§ **Scene geometry reasoning material**:
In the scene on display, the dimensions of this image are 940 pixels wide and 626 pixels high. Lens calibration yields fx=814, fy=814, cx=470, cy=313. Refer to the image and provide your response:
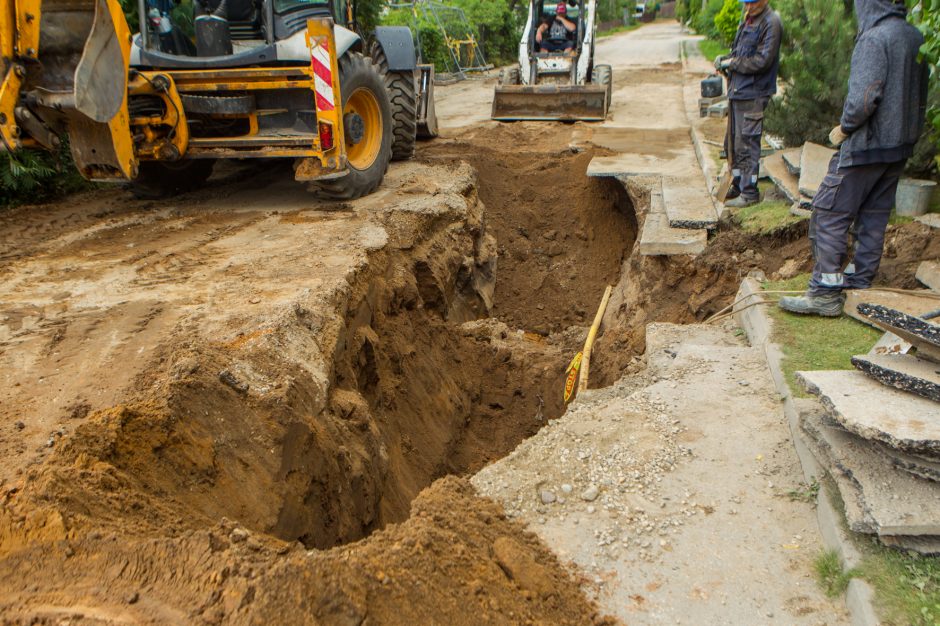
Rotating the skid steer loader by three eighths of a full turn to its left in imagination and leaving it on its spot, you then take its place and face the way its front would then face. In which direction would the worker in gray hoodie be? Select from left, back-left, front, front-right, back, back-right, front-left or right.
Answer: back-right

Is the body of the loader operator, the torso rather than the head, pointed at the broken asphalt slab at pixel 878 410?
yes

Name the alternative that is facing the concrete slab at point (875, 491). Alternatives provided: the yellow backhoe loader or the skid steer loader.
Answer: the skid steer loader

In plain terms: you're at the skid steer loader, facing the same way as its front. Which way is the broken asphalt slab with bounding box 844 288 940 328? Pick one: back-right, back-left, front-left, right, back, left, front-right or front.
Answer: front

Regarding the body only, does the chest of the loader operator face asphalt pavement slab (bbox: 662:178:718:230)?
yes

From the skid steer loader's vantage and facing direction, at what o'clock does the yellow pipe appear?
The yellow pipe is roughly at 12 o'clock from the skid steer loader.

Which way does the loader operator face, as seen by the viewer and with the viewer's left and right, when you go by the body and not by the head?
facing the viewer

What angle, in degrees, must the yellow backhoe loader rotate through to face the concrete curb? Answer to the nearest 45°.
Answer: approximately 90° to its right

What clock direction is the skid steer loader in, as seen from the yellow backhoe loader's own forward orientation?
The skid steer loader is roughly at 12 o'clock from the yellow backhoe loader.

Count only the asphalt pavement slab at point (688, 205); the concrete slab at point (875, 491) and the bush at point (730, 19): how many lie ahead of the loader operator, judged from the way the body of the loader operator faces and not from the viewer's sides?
2

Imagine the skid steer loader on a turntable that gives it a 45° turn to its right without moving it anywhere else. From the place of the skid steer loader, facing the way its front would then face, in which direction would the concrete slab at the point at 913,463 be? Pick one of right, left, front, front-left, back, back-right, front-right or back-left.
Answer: front-left

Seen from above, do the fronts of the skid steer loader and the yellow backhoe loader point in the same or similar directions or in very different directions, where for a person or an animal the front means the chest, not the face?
very different directions

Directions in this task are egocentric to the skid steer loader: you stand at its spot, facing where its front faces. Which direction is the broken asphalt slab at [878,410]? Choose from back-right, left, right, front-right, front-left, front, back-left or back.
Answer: front

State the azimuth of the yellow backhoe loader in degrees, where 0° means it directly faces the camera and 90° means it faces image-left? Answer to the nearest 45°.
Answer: approximately 225°

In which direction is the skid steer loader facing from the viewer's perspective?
toward the camera

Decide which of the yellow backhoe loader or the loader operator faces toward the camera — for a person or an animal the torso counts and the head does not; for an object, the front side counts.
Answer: the loader operator

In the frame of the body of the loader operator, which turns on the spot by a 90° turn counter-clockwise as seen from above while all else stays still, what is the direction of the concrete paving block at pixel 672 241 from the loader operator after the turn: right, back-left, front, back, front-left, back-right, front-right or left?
right

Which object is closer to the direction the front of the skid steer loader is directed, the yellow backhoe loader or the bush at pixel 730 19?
the yellow backhoe loader
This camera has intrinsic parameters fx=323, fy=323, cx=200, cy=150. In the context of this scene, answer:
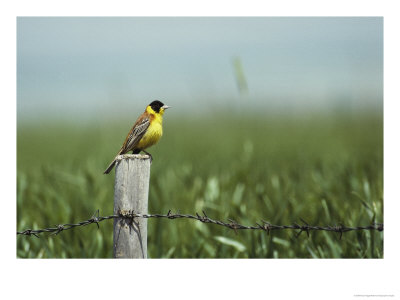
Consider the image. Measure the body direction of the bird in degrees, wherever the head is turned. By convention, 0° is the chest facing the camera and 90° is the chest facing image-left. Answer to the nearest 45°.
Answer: approximately 270°
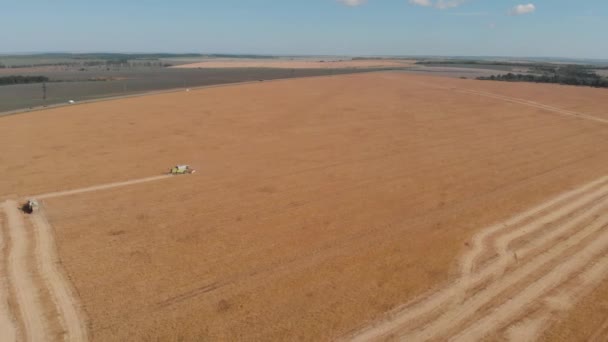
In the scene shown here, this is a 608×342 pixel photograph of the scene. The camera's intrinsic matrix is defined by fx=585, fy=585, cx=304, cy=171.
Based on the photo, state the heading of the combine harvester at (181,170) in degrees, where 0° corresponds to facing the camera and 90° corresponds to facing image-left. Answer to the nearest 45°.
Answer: approximately 270°
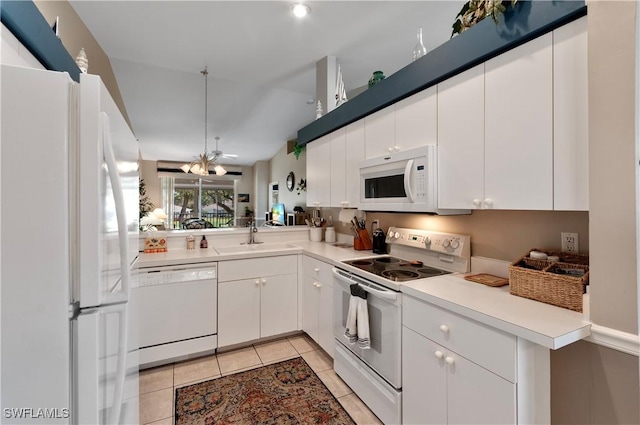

§ **TASK**: Return every line of the material above that contains the string "pipe", matching case exactly.

§ **SOLUTION**:
From the skid steer loader's vantage and facing direction, at what o'clock does the yellow pipe appear?
The yellow pipe is roughly at 12 o'clock from the skid steer loader.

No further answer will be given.